遠藤功+鬼頭孝幸+山邉圭介+朝来野晃茂『事業戦略のレシピ』

事業戦略のレシピ

事業戦略のレシピ

その名の通り、事業戦略を立てるための実務本なのだが、実に良い本だ。
例えば「SWOT分析」は最も有名な分析フレームワークのひとつだが、実は意外に使いこなすのは難しいと個人的には感じている。そう感じるのは俺だけではないようで、例えばファシリテーターとして知られる森時彦は、SWOT分析をSW分析(強み×弱み)とOT分析(機会×脅威)に分解し、二分割のツールとして分析することを推奨していた。

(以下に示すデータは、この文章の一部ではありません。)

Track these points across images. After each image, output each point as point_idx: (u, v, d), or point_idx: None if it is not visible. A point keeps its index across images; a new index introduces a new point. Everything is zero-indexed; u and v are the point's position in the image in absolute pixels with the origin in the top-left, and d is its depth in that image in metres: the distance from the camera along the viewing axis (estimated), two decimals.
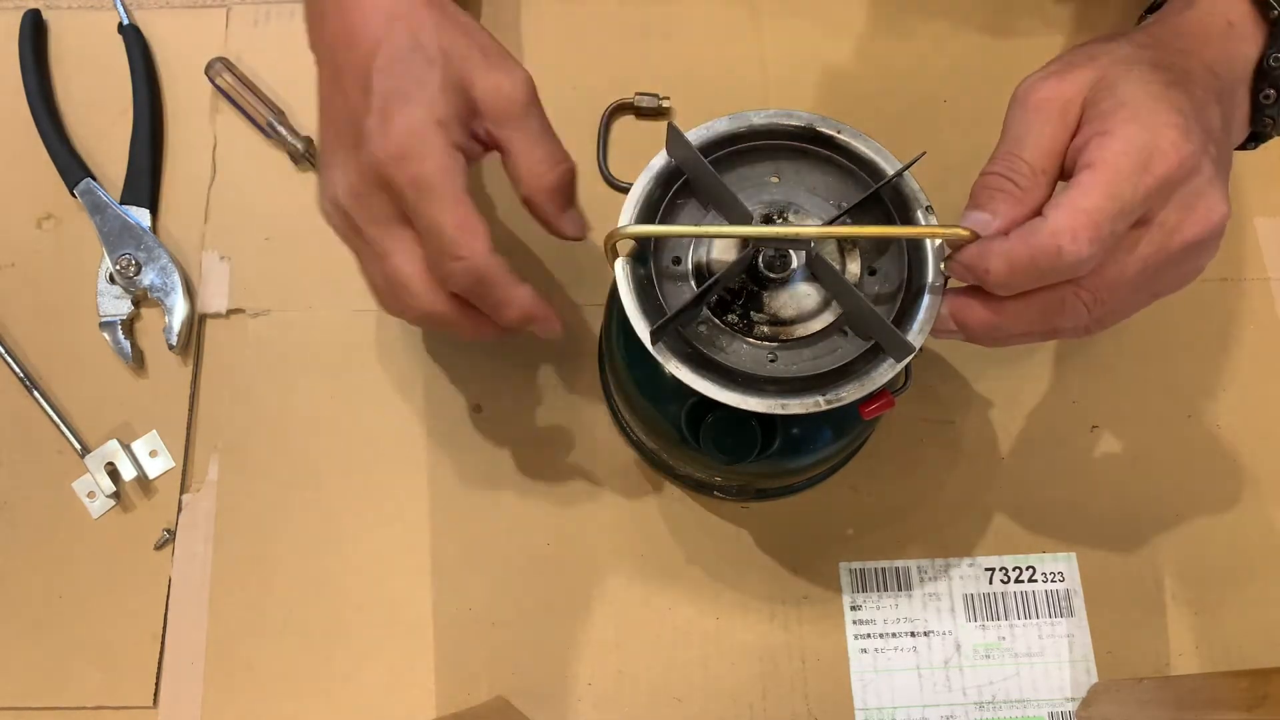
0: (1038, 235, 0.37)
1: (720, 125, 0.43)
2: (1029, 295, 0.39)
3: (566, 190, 0.45)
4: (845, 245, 0.42)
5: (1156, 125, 0.37)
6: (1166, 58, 0.41)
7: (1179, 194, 0.38)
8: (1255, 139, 0.45)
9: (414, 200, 0.40)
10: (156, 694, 0.52)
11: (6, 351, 0.56)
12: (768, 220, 0.42)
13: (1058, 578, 0.54)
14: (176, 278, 0.57)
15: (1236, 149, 0.44)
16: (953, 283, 0.40)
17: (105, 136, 0.60)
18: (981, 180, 0.40)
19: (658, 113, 0.60)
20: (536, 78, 0.44)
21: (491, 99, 0.43)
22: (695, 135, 0.42)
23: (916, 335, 0.40)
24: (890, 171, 0.42)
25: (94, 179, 0.58)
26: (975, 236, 0.38)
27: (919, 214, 0.41)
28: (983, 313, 0.40)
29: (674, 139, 0.42)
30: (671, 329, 0.40)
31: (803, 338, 0.41)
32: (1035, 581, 0.54)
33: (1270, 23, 0.42)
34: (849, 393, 0.39)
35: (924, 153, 0.42)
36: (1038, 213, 0.37)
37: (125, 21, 0.62)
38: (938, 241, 0.41)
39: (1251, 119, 0.43)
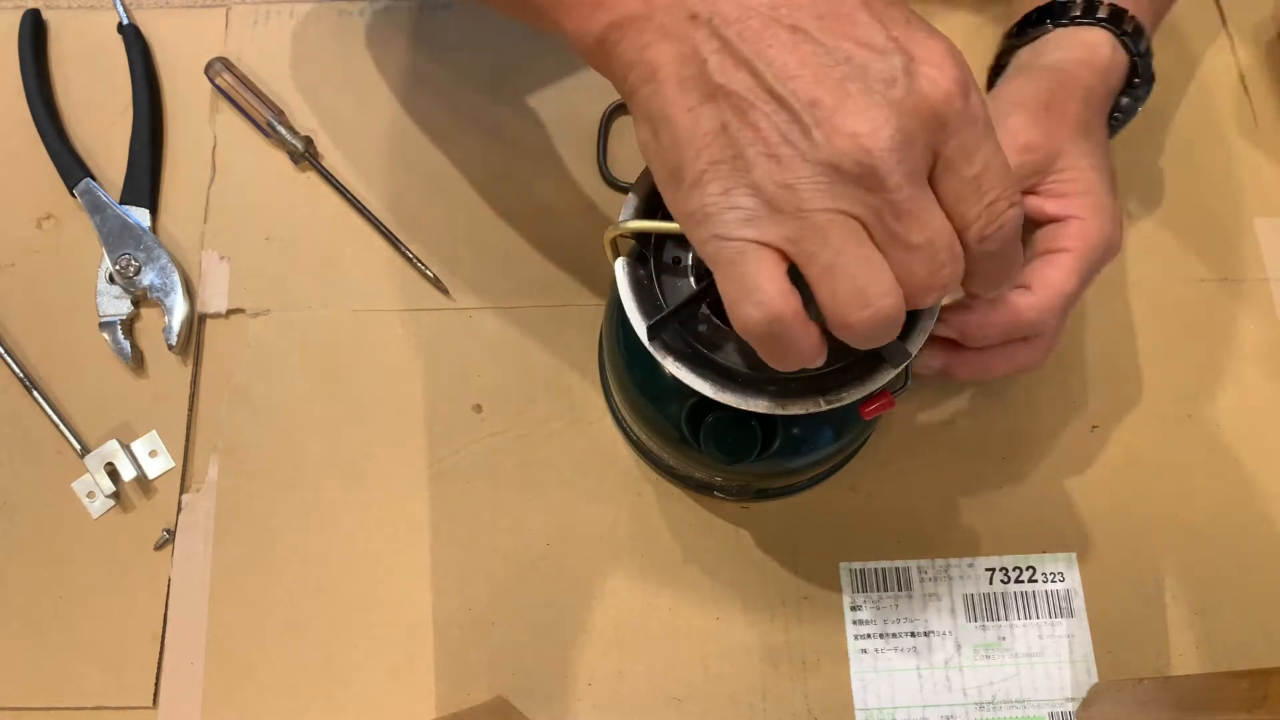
0: (1017, 311, 0.46)
1: None
2: (1004, 345, 0.48)
3: None
4: None
5: (1114, 220, 0.47)
6: (1084, 111, 0.48)
7: None
8: None
9: (976, 137, 0.32)
10: (156, 694, 0.52)
11: (6, 351, 0.56)
12: None
13: (1058, 578, 0.54)
14: (176, 278, 0.57)
15: None
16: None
17: (105, 136, 0.60)
18: None
19: None
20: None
21: None
22: None
23: (915, 340, 0.40)
24: None
25: (94, 179, 0.58)
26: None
27: None
28: (964, 357, 0.49)
29: None
30: (671, 327, 0.40)
31: None
32: (1035, 581, 0.54)
33: (1133, 56, 0.51)
34: (849, 393, 0.39)
35: None
36: None
37: (125, 21, 0.62)
38: None
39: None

さらに森時彦は、SWOTの内部分析(SW分析)と外部分析(OT分析)という性質から、SWOTではなくOTSW(OT分析→SW分析)とすることを推奨していたはずだ。相当参考になった記憶がある。
一方、本書は、OT分析とSW分析に分解し、OT分析→SW分析という順番を設定するところまでは森時彦のアイデアと一緒だが、さらに一歩進めて、OT分析を深く行うためのツールとSW分析を深く行うためのツールを5つずつ準備して、OT分析とSW分析を徹底的に掘り下げられるようにしてくれている。SWOT分析の解説として、本書は俺が今までに読んだ本やウェブの中で最も洗練されている。まさに脱帽!

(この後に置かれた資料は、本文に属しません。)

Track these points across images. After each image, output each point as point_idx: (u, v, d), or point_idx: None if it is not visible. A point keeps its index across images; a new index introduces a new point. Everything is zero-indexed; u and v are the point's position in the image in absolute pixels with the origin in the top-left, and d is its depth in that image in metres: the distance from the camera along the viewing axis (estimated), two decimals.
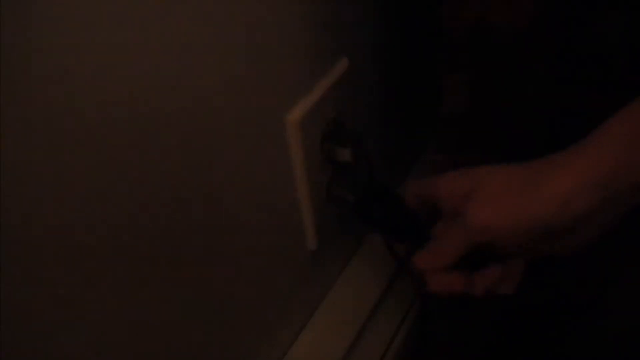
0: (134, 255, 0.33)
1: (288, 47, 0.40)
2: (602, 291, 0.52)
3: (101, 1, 0.26)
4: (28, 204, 0.26)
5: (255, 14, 0.36)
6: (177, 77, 0.32)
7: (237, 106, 0.37)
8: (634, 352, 0.53)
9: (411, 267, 0.42)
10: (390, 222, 0.47)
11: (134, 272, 0.33)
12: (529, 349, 0.58)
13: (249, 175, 0.41)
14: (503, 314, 0.58)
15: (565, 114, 0.43)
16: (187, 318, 0.40)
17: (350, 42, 0.49)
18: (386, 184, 0.47)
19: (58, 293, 0.29)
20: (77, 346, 0.32)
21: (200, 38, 0.32)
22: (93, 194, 0.29)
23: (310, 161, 0.46)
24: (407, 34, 0.59)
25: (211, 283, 0.41)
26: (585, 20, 0.39)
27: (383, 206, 0.46)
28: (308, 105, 0.43)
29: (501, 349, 0.60)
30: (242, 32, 0.35)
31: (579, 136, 0.44)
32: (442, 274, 0.40)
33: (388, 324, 0.60)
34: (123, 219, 0.31)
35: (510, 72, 0.41)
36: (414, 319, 0.62)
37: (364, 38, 0.51)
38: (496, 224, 0.36)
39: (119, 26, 0.27)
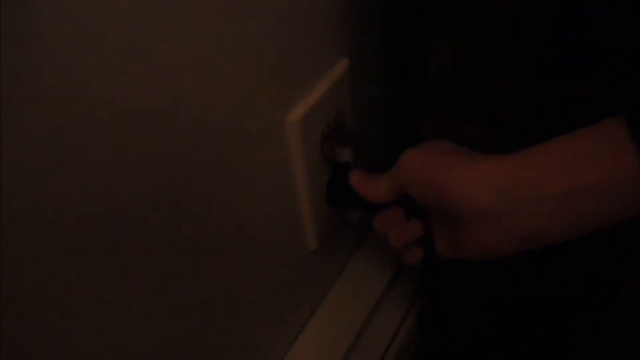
0: (132, 255, 0.33)
1: (288, 47, 0.40)
2: (613, 292, 0.52)
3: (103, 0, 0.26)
4: (28, 200, 0.26)
5: (255, 15, 0.36)
6: (177, 77, 0.32)
7: (237, 106, 0.37)
8: (633, 354, 0.53)
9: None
10: (353, 198, 0.49)
11: (133, 272, 0.33)
12: (534, 347, 0.58)
13: (249, 175, 0.41)
14: (509, 312, 0.58)
15: (551, 88, 0.43)
16: (186, 318, 0.40)
17: (350, 42, 0.49)
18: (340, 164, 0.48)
19: (59, 289, 0.29)
20: (78, 337, 0.32)
21: (201, 38, 0.32)
22: (93, 190, 0.29)
23: (310, 161, 0.46)
24: (407, 33, 0.59)
25: (211, 283, 0.41)
26: (583, 8, 0.39)
27: (343, 185, 0.48)
28: (308, 105, 0.43)
29: (506, 348, 0.60)
30: (242, 33, 0.36)
31: (564, 108, 0.44)
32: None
33: (388, 324, 0.60)
34: (123, 217, 0.31)
35: (494, 44, 0.41)
36: (415, 319, 0.62)
37: (364, 38, 0.52)
38: (413, 167, 0.40)
39: (118, 24, 0.27)
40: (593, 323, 0.53)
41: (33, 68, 0.24)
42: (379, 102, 0.59)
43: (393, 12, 0.55)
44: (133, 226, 0.32)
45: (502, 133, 0.46)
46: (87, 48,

ちなみに森時彦は、SW分析とOT分析を1回ずつ行うだけでなく、例えば対策立案の際にはST(強み×脅威)とWO(弱み×機会)で対策の有効性をチェックするなど、組み合わせを変えて二分割の分析を複数回繰り返すことを推奨している。「わかりやすさ」を保持しつつSWOTの機能を限界まで引き出す試みとして、こちらも本書に負けず劣らず勉強になる。